Jerome Smith
16th July 2016
Data Science Capstone Project
Johns Hopkins University
Coursera
Wouldn't you like to able to write words on your smartphone with just one touch, instead of all that typing?
This application does precisely that: it predicts the next four words you are likely to type, based on what you have already typed.
It doesn't get in your way: its suggestions are optional. If you don't want any of the words it suggests, just keep on typing in the usual way.
You can see a working demo here:
The app uses a prediction algorithm based on n-grams. An n-gram is the last n words of a phrase. For example, in “Oh, what a beautiful”, the associated 1-gram, 2-gram and 3-gram are: “beautiful”, “a beautiful” and “what a beautiful”, respectively.
The prediction model is trained with large quantities of text pulled from Twitter, blogs and news web sites. The algorithm extracts all the various n-grams from the text, and for each one finds the four next words that occur most frequently. It stores these n-grams with associated most likely next words in
probability tables, one for each type of n-gram.
Every time you type, the app looks up the greatest n-gram from your phrase in its associated probability table and finds the associated next words. If the n-gram is not present in the table, it tries with the next lower n-gram (n-1). Ultimately it will look up the associated 1-gram (a single word). It will almost always find an association, since albeit there are unlimited n-grams, there are relatively few possible 1-grams (words in the English language).

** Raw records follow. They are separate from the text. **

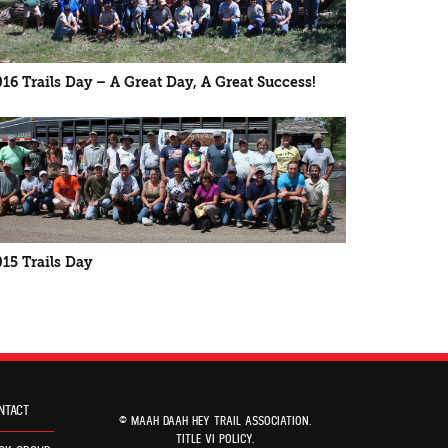
016 Trails Day – A Great Day, A Great Success!
015 Trails Day
NTACT
© MAAH DAAH HEY TRAIL ASSOCIATION.
TITLE VI POLICY
.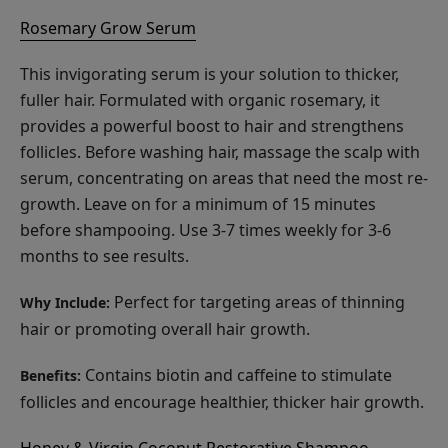
Rosemary Grow Serum
This invigorating serum is your solution to thicker,
fuller hair. Formulated with organic rosemary, it
provides a powerful boost to hair and strengthens
follicles. Before washing hair, massage the scalp with
serum, concentrating on areas that need the most re-
growth. Leave on for a minimum of 15 minutes
before shampooing. Use 3-7 times weekly for 3-6
months to see results.
Perfect for targeting areas of thinning
Why Include:
hair or promoting overall hair growth.
Contains biotin and caffeine to stimulate
Benefits:
follicles and encourage healthier, thicker hair growth.
Honey & Virgin Coconut Restorative Shampoo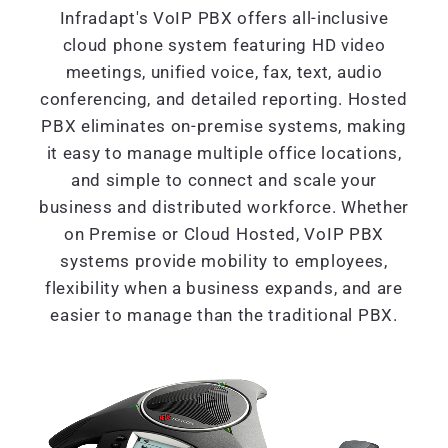
Infradapt's VoIP PBX offers all-inclusive
cloud phone system featuring HD video
meetings, unified voice, fax, text, audio
conferencing, and detailed reporting. Hosted
PBX eliminates on-premise systems, making
it easy to manage multiple office locations,
and simple to connect and scale your
business and distributed workforce. Whether
on Premise or Cloud Hosted, VoIP PBX
systems provide mobility to employees,
flexibility when a business expands, and are
easier to manage than the traditional PBX.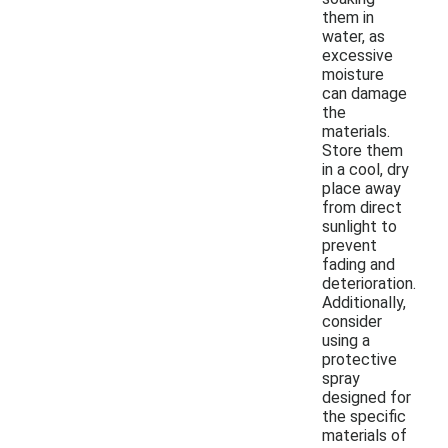
them in
water, as
excessive
moisture
can damage
the
materials.
Store them
in a cool, dry
place away
from direct
sunlight to
prevent
fading and
deterioration.
Additionally,
consider
using a
protective
spray
designed for
the specific
materials of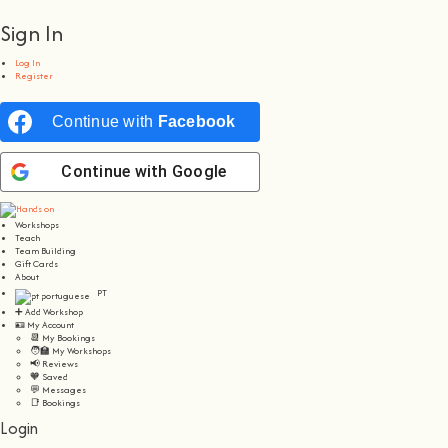
Sign In
Log In
Register
Continue with
Facebook
Continue with
Google
Workshops
Teach
Team Building
Gift Cards
About
PT
➕ Add Workshop
🪪 My Account
📆 My Bookings
🧑‍🏫 My Workshops
📢 Reviews
🧡 Saved
💬 Messages
📑 Bookings
Login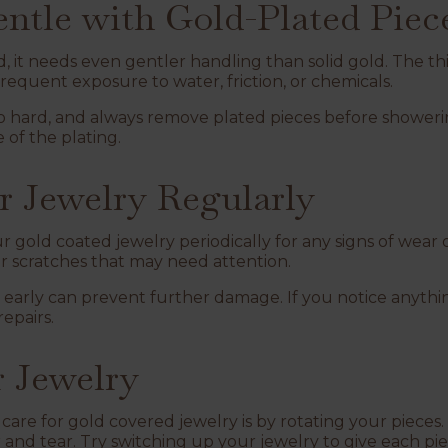
entle with Gold-Plated Piec
ed, it needs even gentler handling than solid gold. The th
 frequent exposure to water, friction, or chemicals.
 hard, and always remove plated pieces before showeri
e of the plating.
ur Jewelry Regularly
ur gold coated jewelry periodically for any signs of wear
 or scratches that may need attention.
 early can prevent further damage. If you notice anythi
repairs.
r Jewelry
 care for gold covered jewelry is by rotating your piece
r and tear. Try switching up your jewelry to give each pi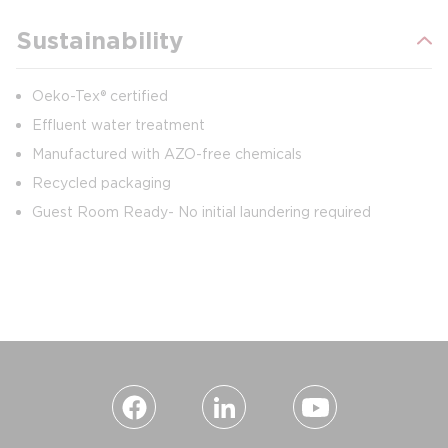
Sustainability
Oeko-Tex® certified
Effluent water treatment
Manufactured with AZO-free chemicals
Recycled packaging
Guest Room Ready- No initial laundering required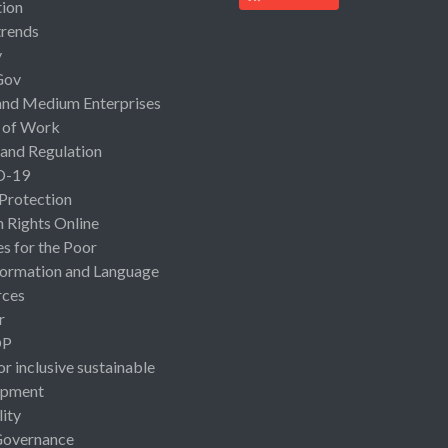
ion
rends
y
Gov
and Medium Enterprises
 of Work
 and Regulation
D-19
 Protection
Rights Online
es for the Poor
ormation and Language
rces
r
OP
or inclusive sustainable
opment
lity
Governance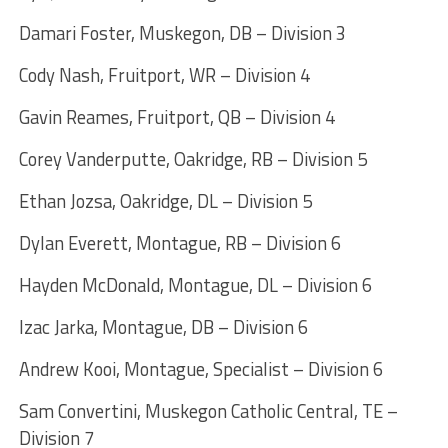
Damari Foster, Muskegon, DB – Division 3
Cody Nash, Fruitport, WR – Division 4
Gavin Reames, Fruitport, QB – Division 4
Corey Vanderputte, Oakridge, RB – Division 5
Ethan Jozsa, Oakridge, DL – Division 5
Dylan Everett, Montague, RB – Division 6
Hayden McDonald, Montague, DL – Division 6
Izac Jarka, Montague, DB – Division 6
Andrew Kooi, Montague, Specialist – Division 6
Sam Convertini, Muskegon Catholic Central, TE –
Division 7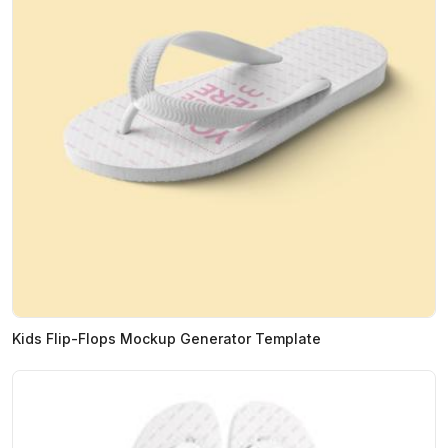
Kids Flip-Flops Mockup Generator Template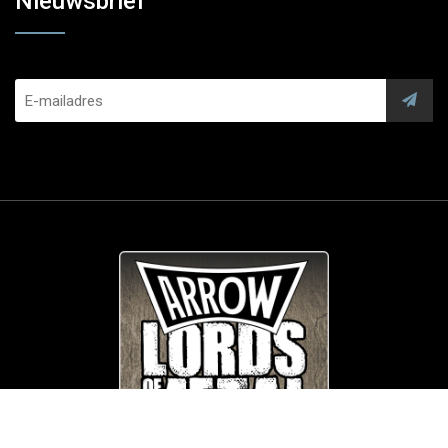
Nieuwsbrief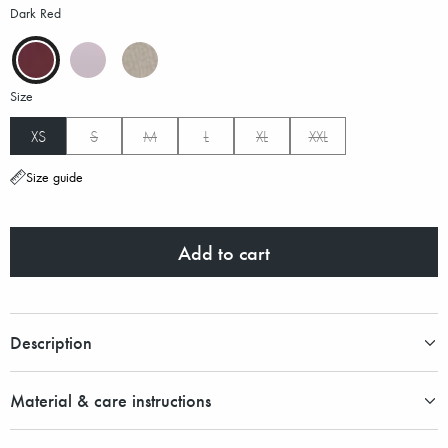
Dark Red
Size
XS
S
M
L
XL
XXL
Size guide
Add to cart
Description
Material & care instructions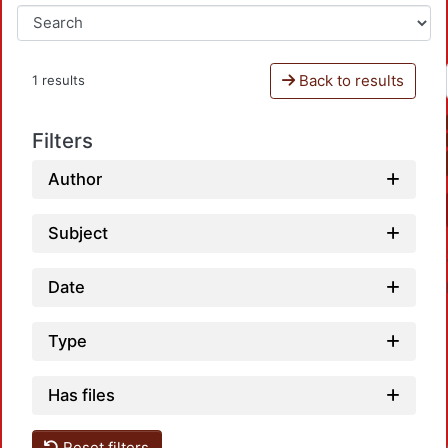
Back to results
1 results
Filters
Author
Subject
Date
Type
Has files
Reset filters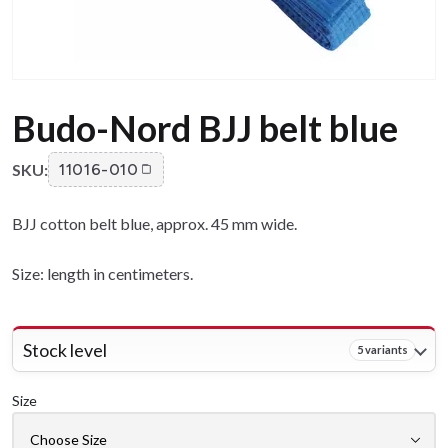
Budo-Nord BJJ belt blue
SKU:
11016-010
BJJ cotton belt blue, approx. 45 mm wide.
Size: length in centimeters.
Stock level
5 variants
Size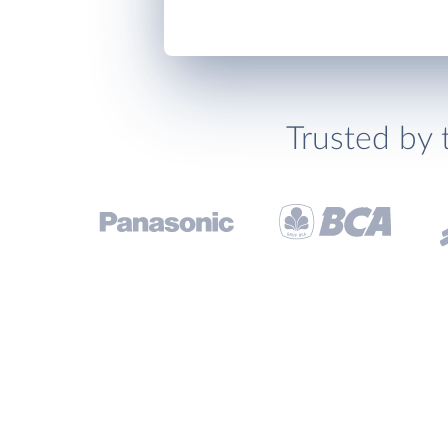
Trusted by 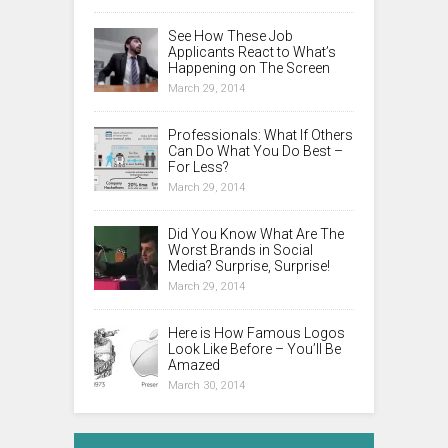
See How These Job
Applicants React to What’s
Happening on The Screen
March 29, 2014
Professionals: What If Others
Can Do What You Do Best –
For Less?
March 29, 2014
Did You Know What Are The
Worst Brands in Social
Media? Surprise, Surprise!
March 29, 2014
Here is How Famous Logos
Look Like Before – You’ll Be
Amazed
March 30, 2014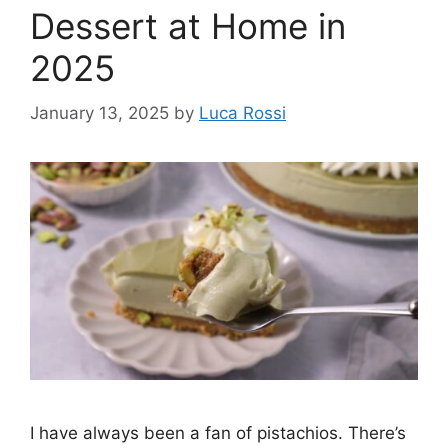
Dessert at Home in
2025
January 13, 2025
by
Luca Rossi
I have always been a fan of pistachios. There’s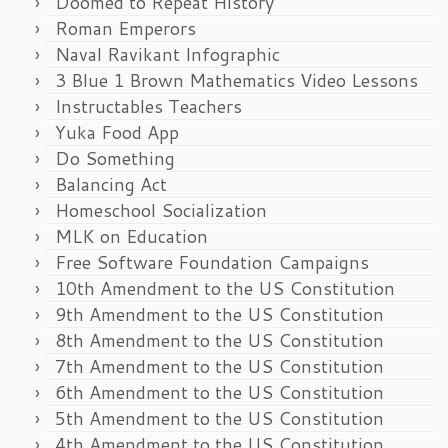
Doomed to Repeat History
Roman Emperors
Naval Ravikant Infographic
3 Blue 1 Brown Mathematics Video Lessons
Instructables Teachers
Yuka Food App
Do Something
Balancing Act
Homeschool Socialization
MLK on Education
Free Software Foundation Campaigns
10th Amendment to the US Constitution
9th Amendment to the US Constitution
8th Amendment to the US Constitution
7th Amendment to the US Constitution
6th Amendment to the US Constitution
5th Amendment to the US Constitution
4th Amendment to the US Constitution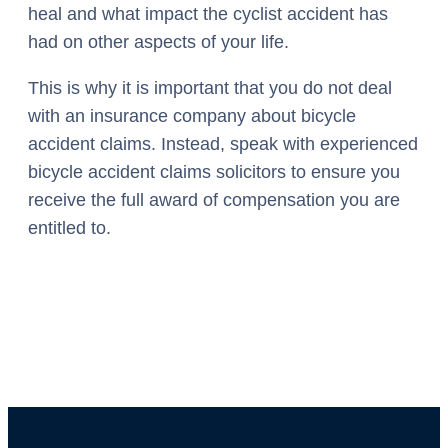
heal and what impact the cyclist accident has
had on other aspects of your life.
This is why it is important that you do not deal
with an insurance company about bicycle
accident claims. Instead, speak with experienced
bicycle accident claims solicitors to ensure you
receive the full award of compensation you are
entitled to.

The demo application has been developed using R statistical computing language. It consists of five components:
The training algorithm collects all observations of n-grams and associated next words from the data and from them builds the probability tables.
The prediction function takes a phrase as input and uses the probability tables loaded into memory to look up the most probable next words.
The demo uses up to 4-grams and hence has 4 probability tables.
This application is intended to be used on smartphones, and must run quickly in order to be of practical value, despite the limited memory and processing power of most smartphones. Therefore we propose the following extensions to its design in order to improve both its performance and accuracy:
Write the smartphone version of the application in a high-performance low-level language such as C++.
Continuously re-train automatically, customising itself to the user's particular way of writing, adding the user's own n-grams and words to the probability tables. This will improve predictive accuracy significantly.